Gov’t aid skips ‘home-based’ Zambo evacuees

ZAMBOANGA CITY—What about families who were displaced by fighting in the city in 2013 but have been sheltered by relatives or are renting spaces instead of staying in transitory houses?

The United Nations High Commissioner for Refugees (UNHCR) lamented that the government’s rehabilitation efforts had failed to include these home-based “internally displaced persons” (IDPs) after the siege by followers of Moro National Liberation Front (MNLF) founder Nur Misuari.

They numbered 11,282 when the agency conducted a profiling of evacuees last year, said Brenda Escalante, UNCHR assistant protection officer.

The Department of Social Welfare and Development in Western Mindanao has counted 3,055 families, or 17,209 people, who had been living in 12 transitory sites here and awaiting permanent houses to be built for them, said its director, Zenaida Arevalo.

28,000 still waiting

With the combined numbers of home-based people and those staying in the sites, some 28,000 are still waiting to be resettled, Escalante said.

During the fighting between government forces and the MNLF members in 2013, at least 200 people were killed and dozens were wounded. Some 10,000 houses in seven villages were razed, sending thousands packing to an evacuation center set up in the city stadium.

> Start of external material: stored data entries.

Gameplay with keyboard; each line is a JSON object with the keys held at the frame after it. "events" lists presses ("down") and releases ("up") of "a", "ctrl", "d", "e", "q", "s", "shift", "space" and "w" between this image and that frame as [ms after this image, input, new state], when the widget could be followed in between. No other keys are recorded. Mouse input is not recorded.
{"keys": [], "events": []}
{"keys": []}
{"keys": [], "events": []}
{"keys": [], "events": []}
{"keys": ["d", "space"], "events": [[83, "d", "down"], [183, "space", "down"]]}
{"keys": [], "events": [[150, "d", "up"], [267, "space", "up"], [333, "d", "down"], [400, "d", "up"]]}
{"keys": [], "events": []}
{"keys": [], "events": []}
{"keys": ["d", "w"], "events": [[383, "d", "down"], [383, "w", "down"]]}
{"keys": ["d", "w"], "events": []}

Conditions deteriorated to subhuman levels at one point during their stay at the Don Joaquin F. Enriquez Memorial Sports Complex at the heart of the city, according to international observers. Months later, death due to diseases stalked the survivors, killing at least 200 more, many of them children.

The city government has started moving the IDPs to the 12 transitory sites it had put up. But a UNCHR report said government support was also lacking in the sites.

“The situation of 146 families in Lupa-lupa (Mariki) and 83 families in Mariki Elementary School, who were relocated from the grandstand, remain without adequate support. Some IDPs continue to stay in congested makeshift dwellings and tents occupied by at least 4-5 families, while others resort to taking refuge in partially damaged houses,” the report reads.

6,000 permanent homes

Mayor Maria Isabelle Salazar said the city government was doing its best to provide their basic needs ad was rushing completion of more than 6,000 permanent homes for them.

As to the home-based evacuees, Salazar said she had yet to validate the report of their actual number.